(Collected data)
==========
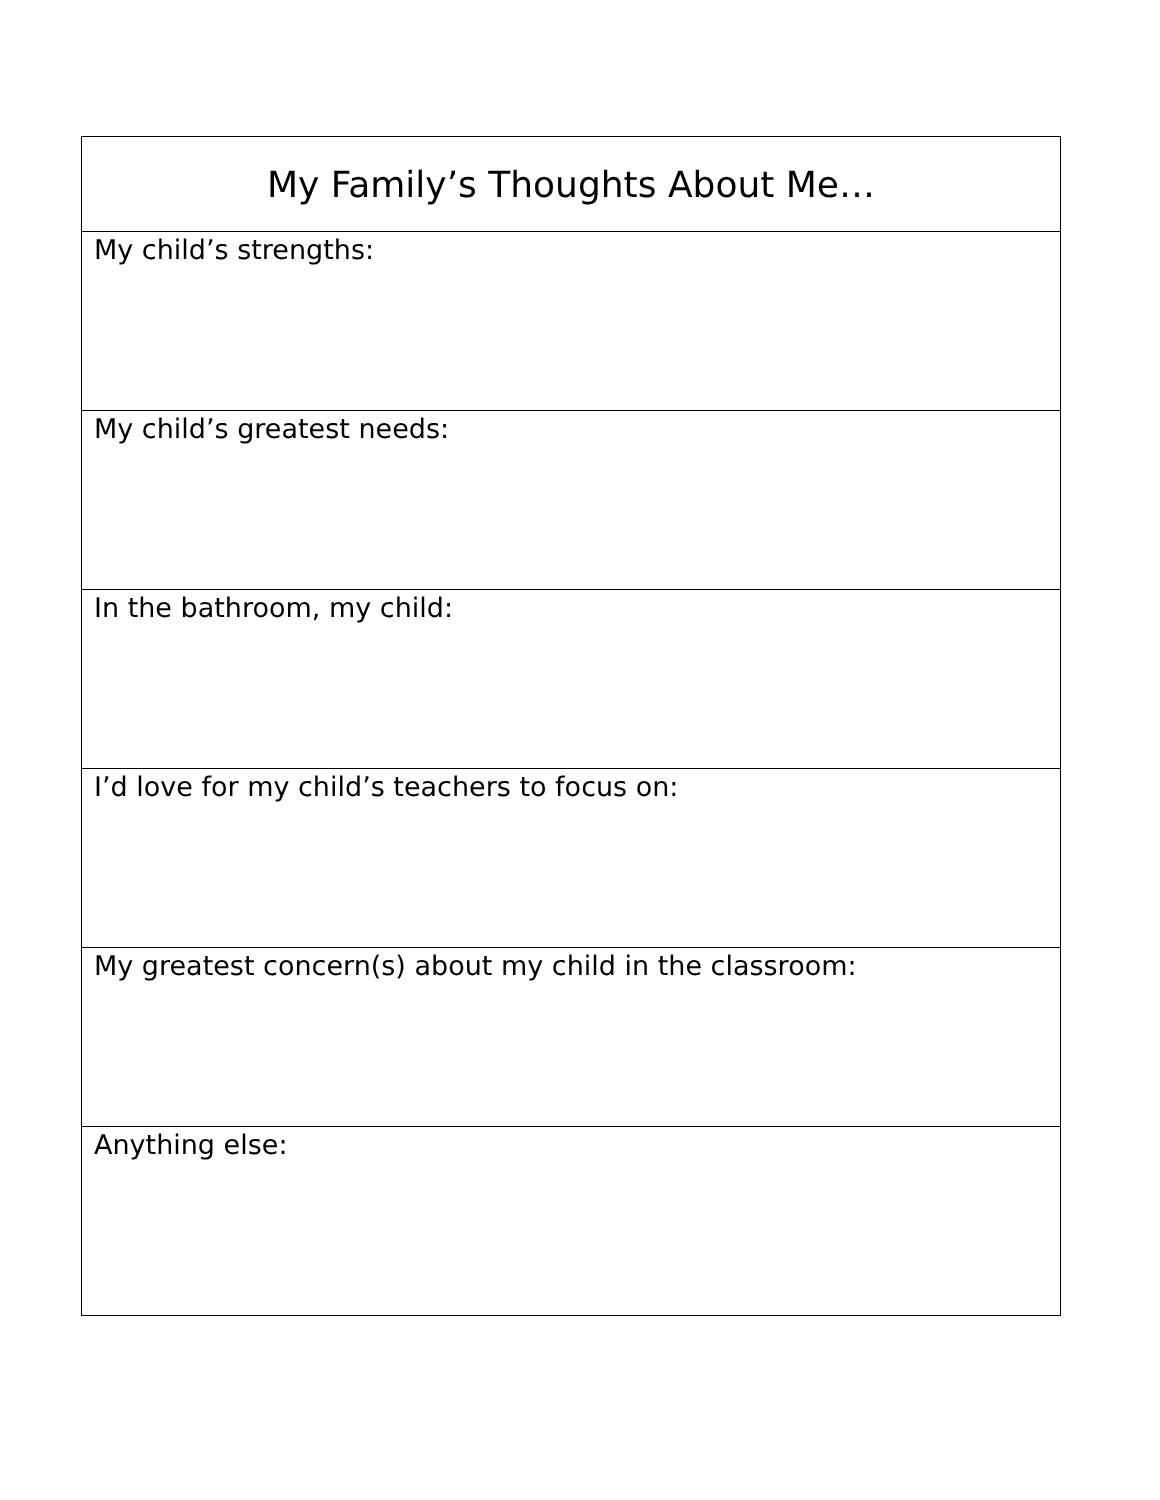| My Family’s Thoughts About Me… |
| --- |
| My child’s strengths: |
| My child’s greatest needs: |
| In the bathroom, my child: |
| I’d love for my child’s teachers to focus on: |
| My greatest concern(s) about my child in the classroom: |
| Anything else: |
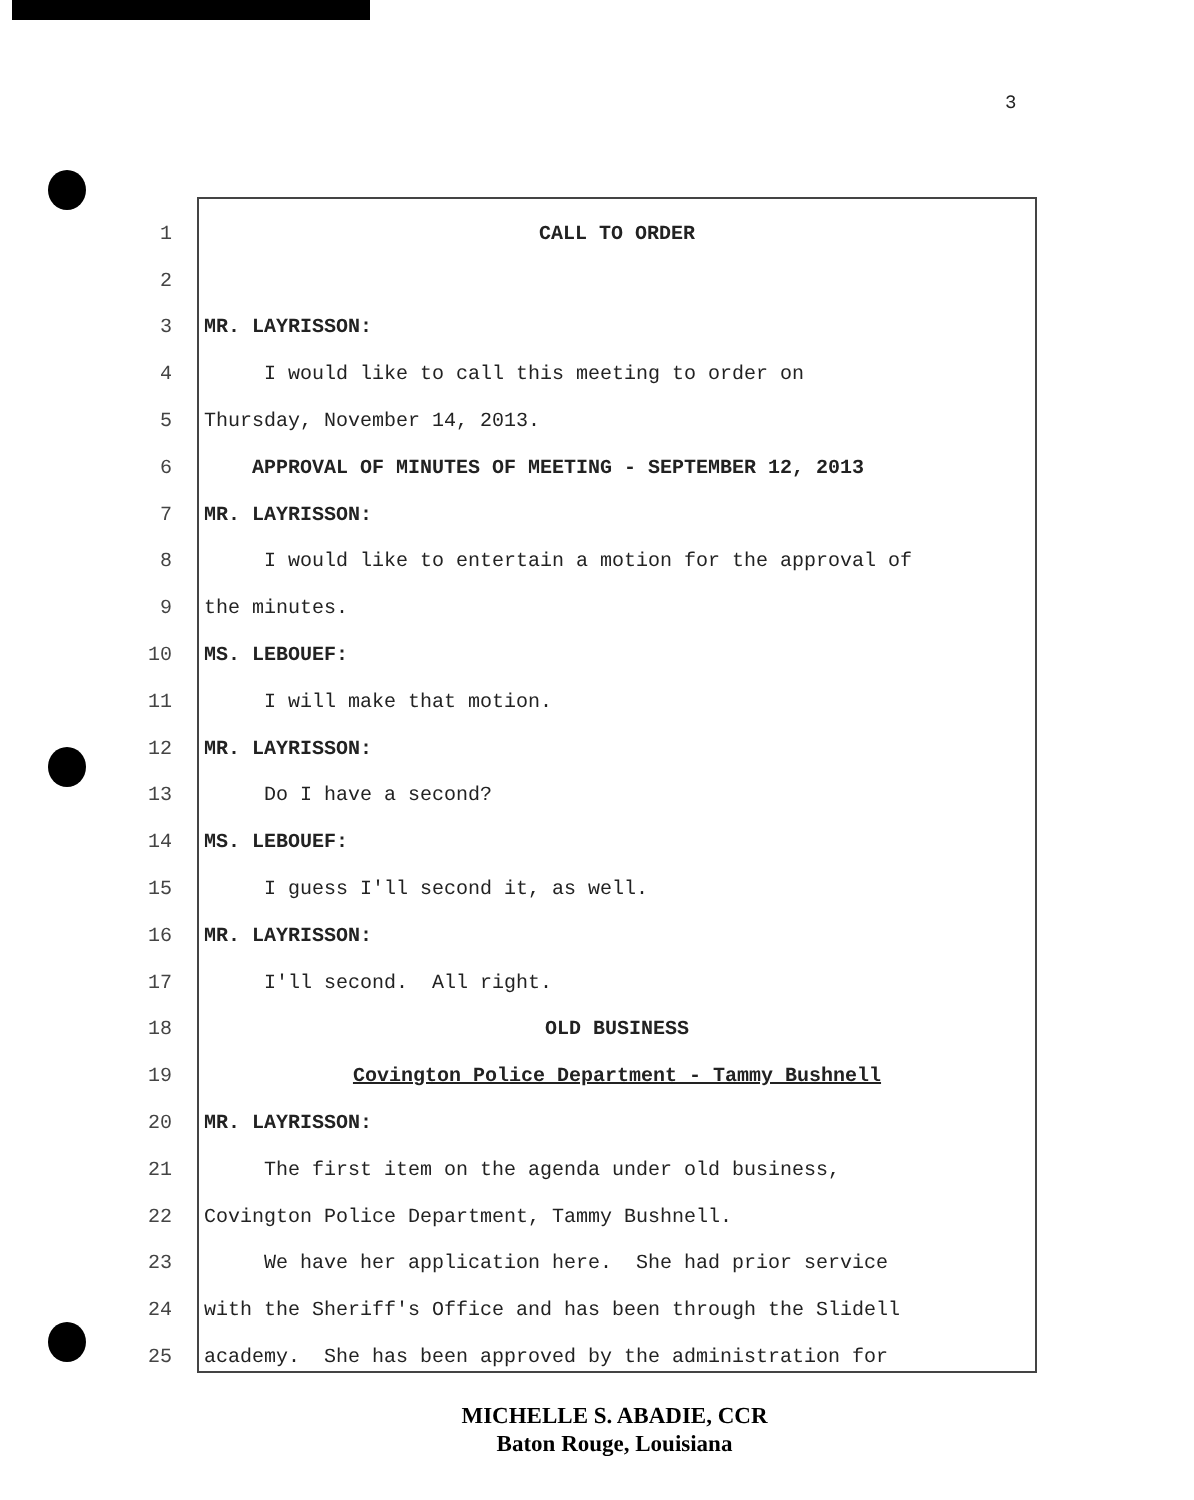3
1 CALL TO ORDER
2
3 MR. LAYRISSON:
4 I would like to call this meeting to order on
5 Thursday, November 14, 2013.
6 APPROVAL OF MINUTES OF MEETING - SEPTEMBER 12, 2013
7 MR. LAYRISSON:
8 I would like to entertain a motion for the approval of
9 the minutes.
10 MS. LEBOUEF:
11 I will make that motion.
12 MR. LAYRISSON:
13 Do I have a second?
14 MS. LEBOUEF:
15 I guess I'll second it, as well.
16 MR. LAYRISSON:
17 I'll second. All right.
18 OLD BUSINESS
19 Covington Police Department - Tammy Bushnell
20 MR. LAYRISSON:
21 The first item on the agenda under old business,
22 Covington Police Department, Tammy Bushnell.
23 We have her application here. She had prior service
24 with the Sheriff's Office and has been through the Slidell
25 academy. She has been approved by the administration for
MICHELLE S. ABADIE, CCR
Baton Rouge, Louisiana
==========
Pictures aside, reproduce every record exactly as it stands.

| My Family’s Thoughts About Me… |
| --- |
| My child’s strengths: |
| My child’s greatest needs: |
| In the bathroom, my child: |
| I’d love for my child’s teachers to focus on: |
| My greatest concern(s) about my child in the classroom: |
| Anything else: |
3
1 CALL TO ORDER
2
3 MR. LAYRISSON:
4 I would like to call this meeting to order on
5 Thursday, November 14, 2013.
6 APPROVAL OF MINUTES OF MEETING - SEPTEMBER 12, 2013
7 MR. LAYRISSON:
8 I would like to entertain a motion for the approval of
9 the minutes.
10 MS. LEBOUEF:
11 I will make that motion.
12 MR. LAYRISSON:
13 Do I have a second?
14 MS. LEBOUEF:
15 I guess I'll second it, as well.
16 MR. LAYRISSON:
17 I'll second. All right.
18 OLD BUSINESS
19 Covington Police Department - Tammy Bushnell
20 MR. LAYRISSON:
21 The first item on the agenda under old business,
22 Covington Police Department, Tammy Bushnell.
23 We have her application here. She had prior service
24 with the Sheriff's Office and has been through the Slidell
25 academy. She has been approved by the administration for
MICHELLE S. ABADIE, CCR
Baton Rouge, Louisiana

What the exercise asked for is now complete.